When it comes to “smashing” the universe’s ghosts, only the most extreme things in the universe can be up to the task: neutron stars.
Scientists have performed simulations of collisions between these energetic and dead stars, showing that such energetic events may be capable of briefly “capturing” neutrinos, known as “ghost particles.” The discovery could help scientists better understand neutron star mergers in general, which are events that create an environment turbulent enough to form objects heavier than iron. Such elements cannot even be formed in the hearts of stars – and this includes gold on your finger and silver on your neck.
Neutrinos are considered the “ghosts” of the particle zoo due to their lack of charge and very small mass. These properties mean that it rarely interacts with matter. To put that into perspective, as you read this sentence, over 100 trillion neutrinos are streaming through your body at nearly the speed of light, and you can’t feel a thing.

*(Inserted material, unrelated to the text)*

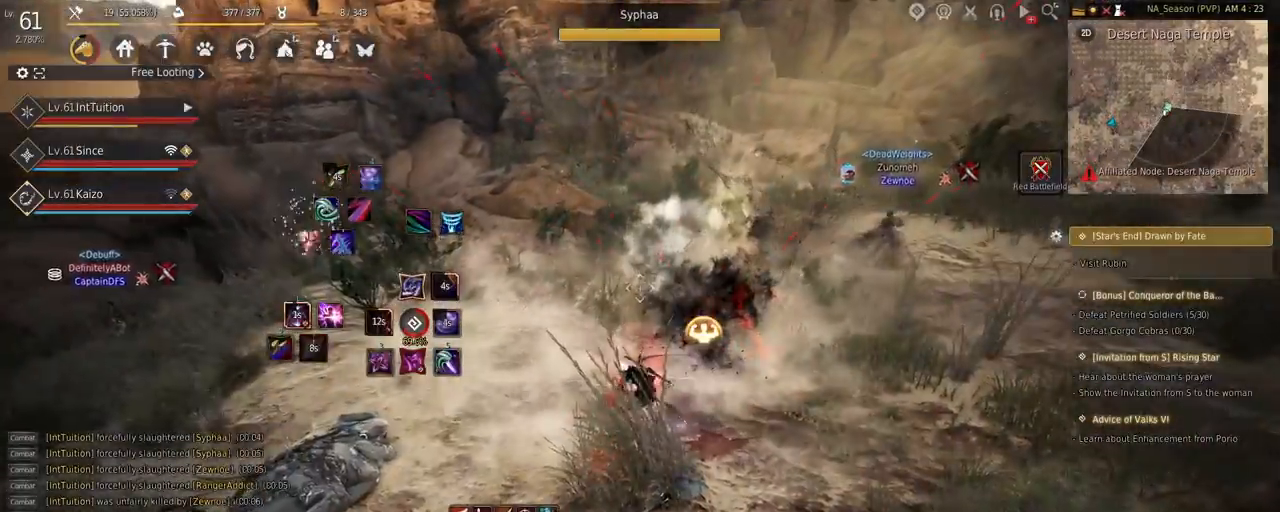
{"keys": [], "mouse": [], "events": [[267, "f", "up"], [317, "shift", "up"]]}
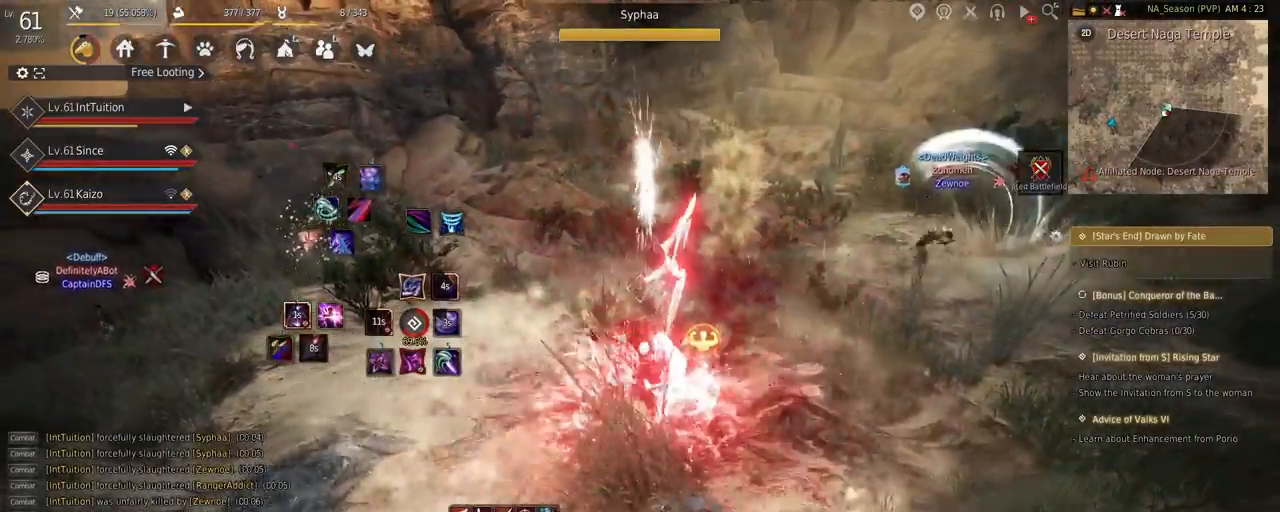
{"keys": [], "mouse": [], "events": []}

This new simulation of the merger of neutron stars was carried out by Penn State University physicists, and it finally showed that the place where these dead stars meet (the interface) becomes very hot and dense. In fact, it becomes strong enough to capture a group of “world spirits.”
At least for a while, anyway.
Despite their lack of interaction with matter, the neutrinos created in the collision would be trapped at the neutron-star fusion interface and become hotter than the relatively cool hearts of colliding dead stars.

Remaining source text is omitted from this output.